Excerpt provided
++++++++

The Rimouski Océanic are a junior ice hockey team in the Quebec Major Junior Hockey League (QMJHL). The franchise was granted for the 1969–70 season as the Sherbrooke Castors. The Castors played in Sherbrooke from 1969 to 1982 before moving to Saint-Jean-sur-Richelieu, Quebec, in 1982 to become the Saint-Jean Castors. In 1989, the team was renamed the Saint-Jean Lynx. In 1995, the team then moved to Rimouski, Quebec, to become the Rimouski Océanic.

History
The team won the QMJHL championship in the 1999–2000 season and went on to win the Memorial Cup that year, with a team featuring future NHL star Brad Richards.

Sidney Crosby joined the team during the 2003–04 QMJHL season. Crosby's 135 points for the club set a new record for a 16-year-old in the QMJHL and was second only to Wayne Gretzky in that particular age-group for all Canadian hockey.

In 2005, the Océanic set a QMJHL record after going 28 consecutive games without a loss. The team then went on to win seven games in a row in the playoffs, improving the unbeaten streak to an unofficial 35-straight. They won their second QMJHL championship in five years and subsequently represented the QMJHL in the 2005 Memorial Cup. After losing the opener against the hometown London Knights, the Océanic beat both the defending Memorial Cup champion Kelowna Rockets, who were in their third-straight Memorial Cup, and the Ottawa 67's. Rimouski then beat the 67's again in the semi-finals to set up a rematch of their opening game against the Knights. However, the Océanic were shut out in the final game 4–0.

++++++++

Written task A
Answer these questions using the text on the Rimouski Océanic:
(i) In what year was the team renamed the Saint-Jean Lynx?
(ii) Which future NHL star played on the team that won the Memorial Cup in the 1999–2000 season?
(iii) How many points did Sidney Crosby score for the club during the 2003–04 QMJHL season?
The records that follow are unrelated to the Rimouski Océanic text.

++++++++

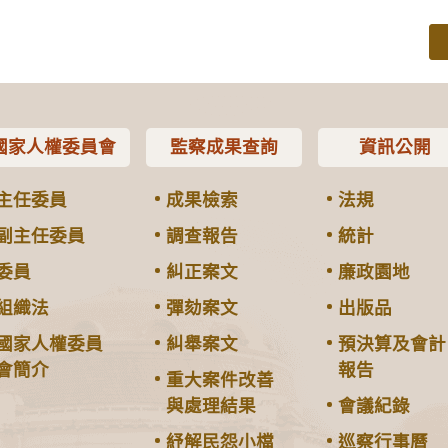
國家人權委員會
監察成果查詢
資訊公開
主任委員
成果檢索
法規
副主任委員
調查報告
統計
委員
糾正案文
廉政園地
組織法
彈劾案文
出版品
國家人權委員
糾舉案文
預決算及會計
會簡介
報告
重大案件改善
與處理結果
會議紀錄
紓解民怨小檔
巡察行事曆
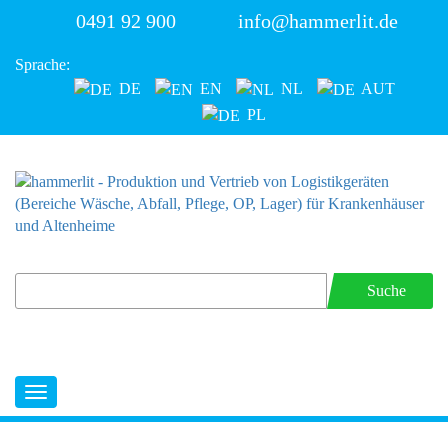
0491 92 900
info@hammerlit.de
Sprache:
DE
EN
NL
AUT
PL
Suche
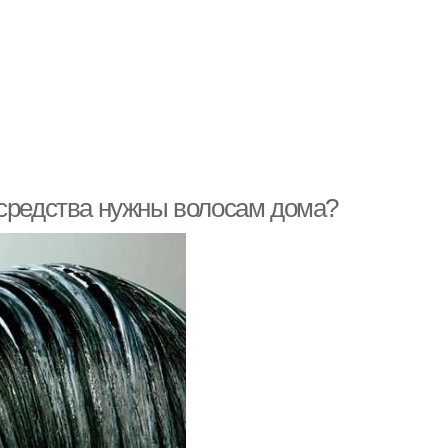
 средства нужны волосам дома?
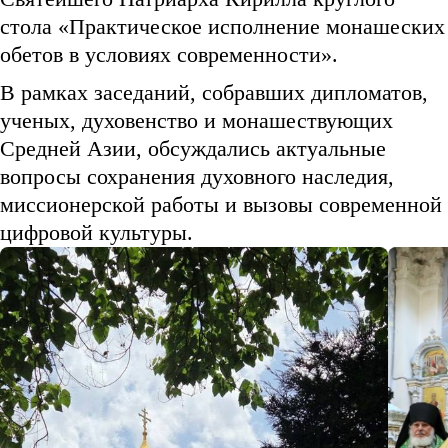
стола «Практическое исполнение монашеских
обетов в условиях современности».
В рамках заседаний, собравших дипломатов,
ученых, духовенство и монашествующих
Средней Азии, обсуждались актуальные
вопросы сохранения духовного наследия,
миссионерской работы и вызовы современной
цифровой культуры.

++++++++

Written task B
Arrange all the lines of text read from the pictured pages in the records as a single numbered list. Omit blank lines and the picture markers.

Expected answer A
(i) 1989
(ii) Brad Richards
(iii) 135

Expected answer B
1. 國家人權委員會
2. 監察成果查詢
3. 資訊公開
4. 主任委員
5. 成果檢索
6. 法規
7. 副主任委員
8. 調查報告
9. 統計
10. 委員
11. 糾正案文
12. 廉政園地
13. 組織法
14. 彈劾案文
15. 出版品
16. 國家人權委員
17. 糾舉案文
18. 預決算及會計
19. 會簡介
20. 報告
21. 重大案件改善
22. 與處理結果
23. 會議紀錄
24. 紓解民怨小檔
25. 巡察行事曆
26. 0491 92 900
27. info@hammerlit.de
28. Sprache:
29. DE
30. EN
31. NL
32. AUT
33. PL
34. Suche
35.  средства нужны волосам дома?
36. стола «Практическое исполнение монашеских
37. обетов в условиях современности».
38. В рамках заседаний, собравших дипломатов,
39. ученых, духовенство и монашествующих
40. Средней Азии, обсуждались актуальные
41. вопросы сохранения духовного наследия,
42. миссионерской работы и вызовы современной
43. цифровой культуры.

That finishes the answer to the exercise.